# Yes!!! Going Out Again



## Y-Guy (Jan 30, 2004)

Was hoping my wife would want to go camping this weekend but not very excited about it. Then she saw that the Morrow County OHV Park put out a video and well our group and our son are on it. So she saw it and said lets go camping again!









Oh if you want to see the video you can view it here. its about 18mb. Sean is on his quad waving at the beginning and our group is seen riding by at the Pyramid rocks.

Pray for mud!!!


----------



## Moosegut (Sep 24, 2005)

Y-Guy said:


> Was hoping my wife would want to go camping this weekend but not very excited about it. Then she saw that the Morrow County OHV Park put out a video and well our group and our son are on it. So she saw it and said lets go camping again!
> 
> 
> 
> ...


Nice video. Now, THAT makes me want to go ATV'ing. Have a great weekend. If you need mud, we can spare some from New Jersey.

Scott


----------



## HootBob (Apr 26, 2004)

Great video ,have a good time
That makes me want to get one and go riding.
Now we have celebrity with us









Don


----------



## bill_pfaff (Mar 11, 2005)

I assume this is in Washington State. Don't think we can make it there on a three day weekend.

How do we get a place like that in Delaware???


----------



## camping479 (Aug 27, 2003)

Have a great time!!

Mike


----------



## PDX_Doug (Nov 16, 2004)

Very nice Steve. It looks like a great spot to ride!









Bill, the Morrow park is in Northeast Oregon.

Happy Trails,
Doug


----------



## gkaasmith (Aug 2, 2005)

SWEET! Beautiful scenery. Have fun!


----------



## 2blackdogs (Aug 25, 2005)

gkaasmith said:


> SWEET! Beautiful scenery. Have fun!
> 
> 
> 
> ...


We are going this wkend for sure. Went to the rv and boat show this past wkend so its camping wkend here.
Judy & Bob & 2blackdogs


----------



## gkaasmith (Aug 2, 2005)

Hey blackdogs! action

Hows the weather in NM? Where bouts in NM are you? I'm going to be going thru NM in the next couple of days taking my mother in law to Phoenix. It's just too darn HOT here, forcasting 89 today.







HELLO, it's October and our trees haven't changed yet either.

Thanks!

-Kim


----------



## nonny (Aug 14, 2005)

WOW! That looks awesome. Makes me really want a quad now! Have fun!!


----------

Requirement a:
Count the lines in the records below that contain the word "major". Reply with the number alone.

Exercise inputs:

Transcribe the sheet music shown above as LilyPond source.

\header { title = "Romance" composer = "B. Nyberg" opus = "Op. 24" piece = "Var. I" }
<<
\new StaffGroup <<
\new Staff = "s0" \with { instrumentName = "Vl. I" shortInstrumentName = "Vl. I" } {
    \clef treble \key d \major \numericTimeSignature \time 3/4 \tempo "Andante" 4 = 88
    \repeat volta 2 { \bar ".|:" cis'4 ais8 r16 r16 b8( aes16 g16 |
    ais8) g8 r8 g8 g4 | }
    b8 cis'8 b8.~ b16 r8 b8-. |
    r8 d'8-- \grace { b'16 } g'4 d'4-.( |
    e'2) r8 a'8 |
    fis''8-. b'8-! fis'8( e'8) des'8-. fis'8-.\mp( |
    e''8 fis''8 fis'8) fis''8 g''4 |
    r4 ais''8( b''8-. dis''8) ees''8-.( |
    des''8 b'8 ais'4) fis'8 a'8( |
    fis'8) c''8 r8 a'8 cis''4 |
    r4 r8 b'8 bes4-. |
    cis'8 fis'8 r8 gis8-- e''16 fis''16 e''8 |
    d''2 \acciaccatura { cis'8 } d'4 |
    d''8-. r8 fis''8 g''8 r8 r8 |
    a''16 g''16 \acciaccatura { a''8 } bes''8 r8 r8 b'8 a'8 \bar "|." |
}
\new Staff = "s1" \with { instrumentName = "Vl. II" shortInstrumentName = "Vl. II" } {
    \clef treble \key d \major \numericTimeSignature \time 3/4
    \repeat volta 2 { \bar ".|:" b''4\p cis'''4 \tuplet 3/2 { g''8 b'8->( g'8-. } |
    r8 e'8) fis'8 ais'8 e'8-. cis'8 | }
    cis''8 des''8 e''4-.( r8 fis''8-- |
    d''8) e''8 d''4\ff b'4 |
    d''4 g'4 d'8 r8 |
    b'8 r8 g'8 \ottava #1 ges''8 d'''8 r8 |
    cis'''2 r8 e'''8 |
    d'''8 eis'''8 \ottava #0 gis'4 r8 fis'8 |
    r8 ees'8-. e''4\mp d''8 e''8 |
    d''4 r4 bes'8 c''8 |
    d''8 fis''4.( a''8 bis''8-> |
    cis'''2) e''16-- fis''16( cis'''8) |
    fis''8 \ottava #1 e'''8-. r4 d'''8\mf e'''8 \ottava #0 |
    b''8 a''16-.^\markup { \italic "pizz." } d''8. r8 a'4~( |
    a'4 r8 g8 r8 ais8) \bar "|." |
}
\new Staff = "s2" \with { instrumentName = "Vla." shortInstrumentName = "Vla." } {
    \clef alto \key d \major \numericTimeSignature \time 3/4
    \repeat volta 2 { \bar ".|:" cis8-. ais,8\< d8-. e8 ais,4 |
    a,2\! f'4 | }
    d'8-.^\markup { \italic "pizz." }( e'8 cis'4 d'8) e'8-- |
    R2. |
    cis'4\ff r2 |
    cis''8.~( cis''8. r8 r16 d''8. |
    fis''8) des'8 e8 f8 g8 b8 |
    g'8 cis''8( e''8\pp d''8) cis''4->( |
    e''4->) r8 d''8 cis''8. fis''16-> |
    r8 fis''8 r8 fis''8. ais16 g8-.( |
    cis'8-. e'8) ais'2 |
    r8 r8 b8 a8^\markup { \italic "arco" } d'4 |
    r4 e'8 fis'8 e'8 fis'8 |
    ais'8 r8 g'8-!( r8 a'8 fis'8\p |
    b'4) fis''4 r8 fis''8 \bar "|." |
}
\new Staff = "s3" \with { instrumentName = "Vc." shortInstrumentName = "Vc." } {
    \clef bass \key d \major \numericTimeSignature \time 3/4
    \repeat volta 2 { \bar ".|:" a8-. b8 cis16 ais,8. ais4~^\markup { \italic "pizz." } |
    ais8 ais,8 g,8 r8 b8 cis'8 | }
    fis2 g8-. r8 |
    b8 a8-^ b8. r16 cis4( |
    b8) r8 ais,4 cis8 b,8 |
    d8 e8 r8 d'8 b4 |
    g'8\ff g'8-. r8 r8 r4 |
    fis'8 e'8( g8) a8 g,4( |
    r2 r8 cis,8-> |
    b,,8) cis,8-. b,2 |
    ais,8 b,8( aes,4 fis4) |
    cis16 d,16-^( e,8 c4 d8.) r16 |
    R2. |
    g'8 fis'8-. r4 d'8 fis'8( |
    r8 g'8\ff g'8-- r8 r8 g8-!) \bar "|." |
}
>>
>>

Requirement b:
Name every U.S. state mentioned in the forum thread about the off-road park video, in the form the thread uses.

Task response a:
4

Task response b:
New Jersey
Washington State
Delaware
Oregon
NM